Exercise description
The output is the lines below from the one with "wrist: (520, 460)" through the one with "pinky tip: (364, 429)", both included, printed exactly and with no other line.

Materials provided
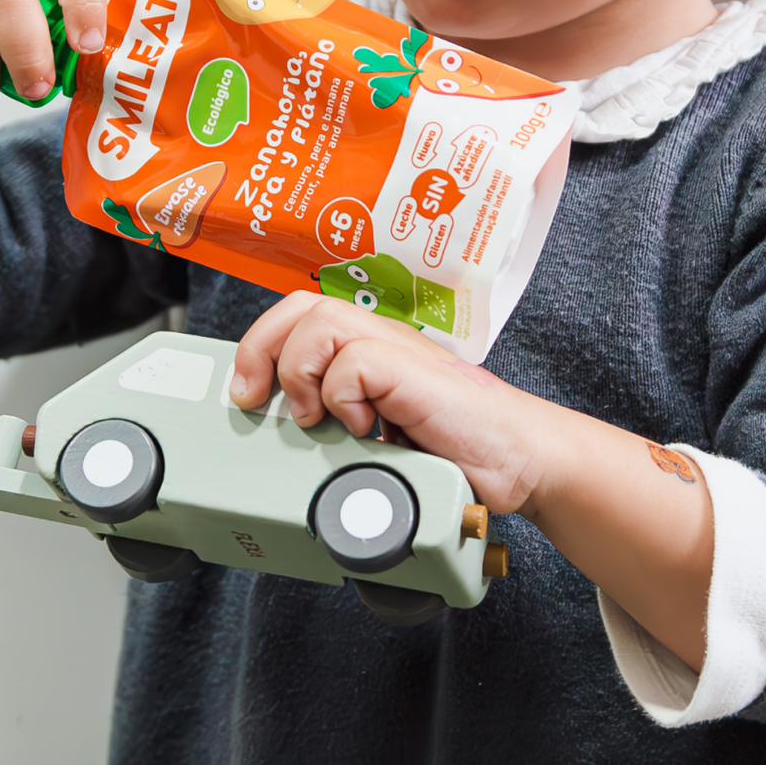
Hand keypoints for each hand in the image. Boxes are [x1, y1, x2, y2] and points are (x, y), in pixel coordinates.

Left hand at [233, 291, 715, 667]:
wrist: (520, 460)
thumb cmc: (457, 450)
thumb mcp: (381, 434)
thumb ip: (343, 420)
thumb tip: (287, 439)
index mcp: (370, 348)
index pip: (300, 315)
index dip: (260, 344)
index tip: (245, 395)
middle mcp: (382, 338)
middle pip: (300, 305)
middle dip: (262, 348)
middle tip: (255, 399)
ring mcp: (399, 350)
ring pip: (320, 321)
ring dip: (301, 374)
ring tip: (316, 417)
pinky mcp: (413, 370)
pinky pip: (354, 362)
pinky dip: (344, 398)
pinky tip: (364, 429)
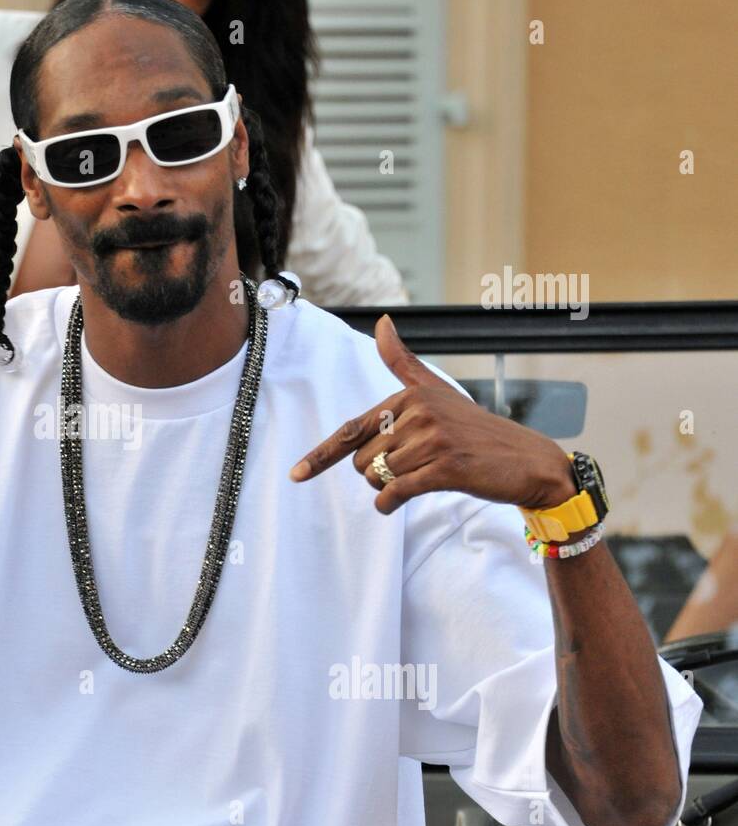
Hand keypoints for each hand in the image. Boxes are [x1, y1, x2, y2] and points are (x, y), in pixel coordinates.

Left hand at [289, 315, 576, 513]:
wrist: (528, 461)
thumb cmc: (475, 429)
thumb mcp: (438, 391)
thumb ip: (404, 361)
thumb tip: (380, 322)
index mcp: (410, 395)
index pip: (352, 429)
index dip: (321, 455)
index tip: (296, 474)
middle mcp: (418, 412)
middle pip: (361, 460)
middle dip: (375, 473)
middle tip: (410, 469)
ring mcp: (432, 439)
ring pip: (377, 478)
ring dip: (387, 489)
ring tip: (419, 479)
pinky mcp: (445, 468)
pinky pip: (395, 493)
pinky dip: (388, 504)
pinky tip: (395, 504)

Result of this exercise
wrist: (520, 460)
thumb cmc: (457, 450)
thumb mcp: (381, 434)
thumb ip: (343, 420)
thumb tip: (287, 439)
index mcp: (370, 348)
index pip: (300, 315)
index dip: (260, 344)
index tip: (245, 395)
middle mcp: (382, 338)
middle pip: (300, 305)
middle dip: (262, 348)
middle tip: (255, 399)
ring mcp: (399, 350)
ring pip: (320, 321)
ring dip: (301, 374)
ring tip: (316, 417)
pinky mcp: (413, 370)
pinky pip: (354, 362)
pinky dip: (344, 398)
pinky tip: (364, 429)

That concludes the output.